"En el lenguaje es siempre la guerra" (Henri Meschonnic)

viernes, 17 de mayo de 2013

Carta al difunto Louis-Ferdinand Céline


Por Marcel Brochard


14 de octubre de 1962

Mi querido Louis,

Hace más de un año que descansas –¡al fin!– y creo que ya es hora, antes de que nos vayamos todos los de nuestra edad, de poner en su lugar los hechos que has descrito.
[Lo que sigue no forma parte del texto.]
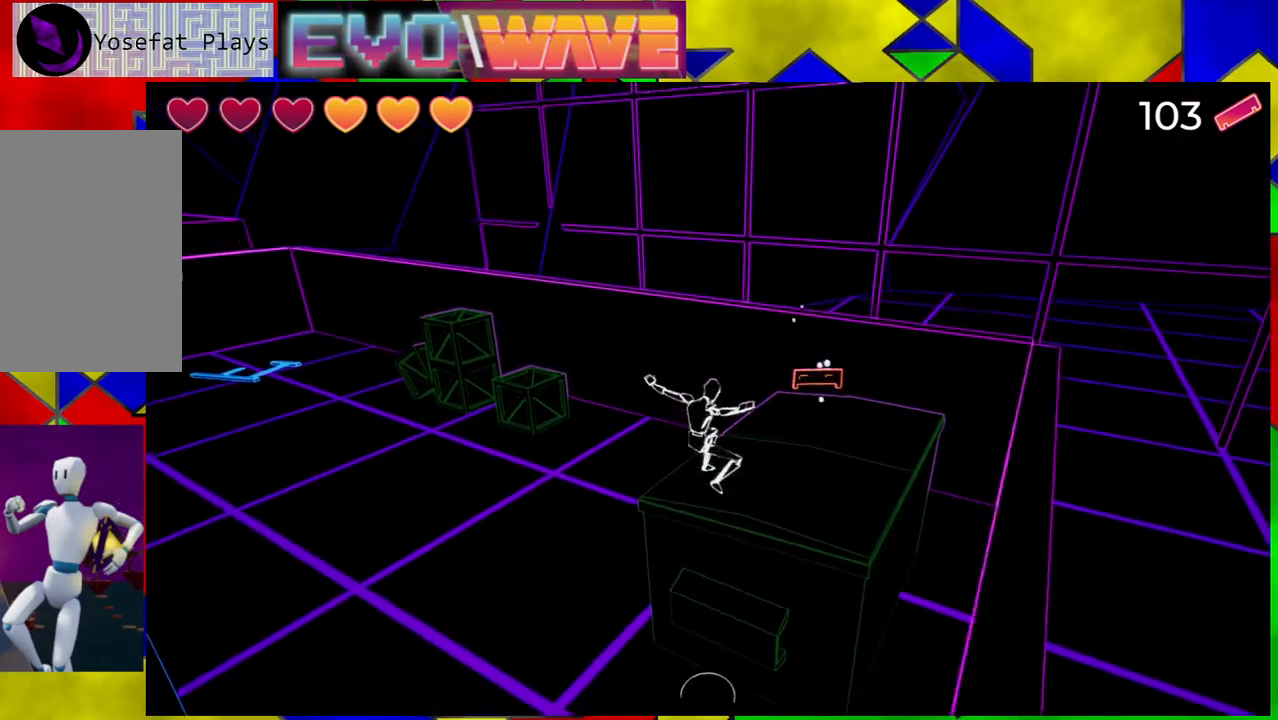
{"buttons": [], "left_stick": "center", "right_stick": "left", "events": [[133, "right_stick", "left"], [267, "left_stick", "right"], [483, "left_stick", "center"]]}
Más allá de que te guste o no, de que eso guste o no a los memorialistas o a otros escribas, es necesario que haya uno que te repita, a ti, la verdad.
Sé bien que has afirmado cien veces a tus visitantes, a Robert Poulet, Marc Hanrez, Roger Nimier, etc., que la biografía no tiene ninguna importancia. “Invéntenla.” Y agregabas: “Hay que elegir, morir o mentir”.
“Se construye la verdad componiendo, haciendo trampas como corresponde.”
La última vez me dijiste a mí la verdad –y no te creí, por supuesto– despidiéndome en la reja de Meudon al final de una tarde de junio, el año pasado. Me repetiste lo que habías machacado a lo largo de nuestra charla: “¡Ya está, voy a morir!”. Y yo de risa, y de responderte y de sacudirte un poco; quiero sacarte de esa prisión, llevarte durante una hora en coche, por los bosques vecinos, suavemente, para mirar a una chica bien formada que se pasea por una alameda, para hacerte cambiar de idea.
Louis, esta vez, me has mentido. Quince días después, estando en el medio de Bretagne, me enteré de tu muerte, tu verdadera muerte, ¡a través del diario!
“Hay que elegir, morir o mentir.” Y bien, Louis, tú nunca elegiste, mentiste mucho, pero, ay, para morir, la cosa funcionó.
Permíteme que comience por la biografía. Por dos puntos solamente, le dejo a otro el trabajo de buscar los detalles y enderezar las cosas. Incluso si eso hace que te revuelvas en la tumba. Primero que nada, hay que rectificar la historia de tus padres. Se lo debes a ellos. En Muerte a crédito hiciste una pintura de pura invención, poética o no, literaria o no, pero claramente imaginativa y falseada. ¿Por qué? Podrías haber hablado perfectamente de los padres de otro. No, son tus padres, personas buenas y tranquilas, pequeñoburgueses, humildes, cuyas vidas, tú lo sabes, desde tu nacimiento en Courbevoie, luego a lo largo de tu infancia en el pasaje Choiseul, giraban en torno a ti. Tú los haces despotricar todo el tiempo, pelearse como cirujas, ¡hablas del revólver de tu padre!, el pobre hombre no debe haber agarrado uno en su vida, ni siquiera en las ferias.
Y tú sabías perfectamente, Louis, que tu Muerte a crédito era tan falsa, tan caricaturalmente falsa, tan hiriente, que le pediste a tu madre que no la leyera… ¡y ella jamás la leyó! En cuanto a tu padre, recordamos la pena que te produjo su muerte, ¡estabas conmocionado!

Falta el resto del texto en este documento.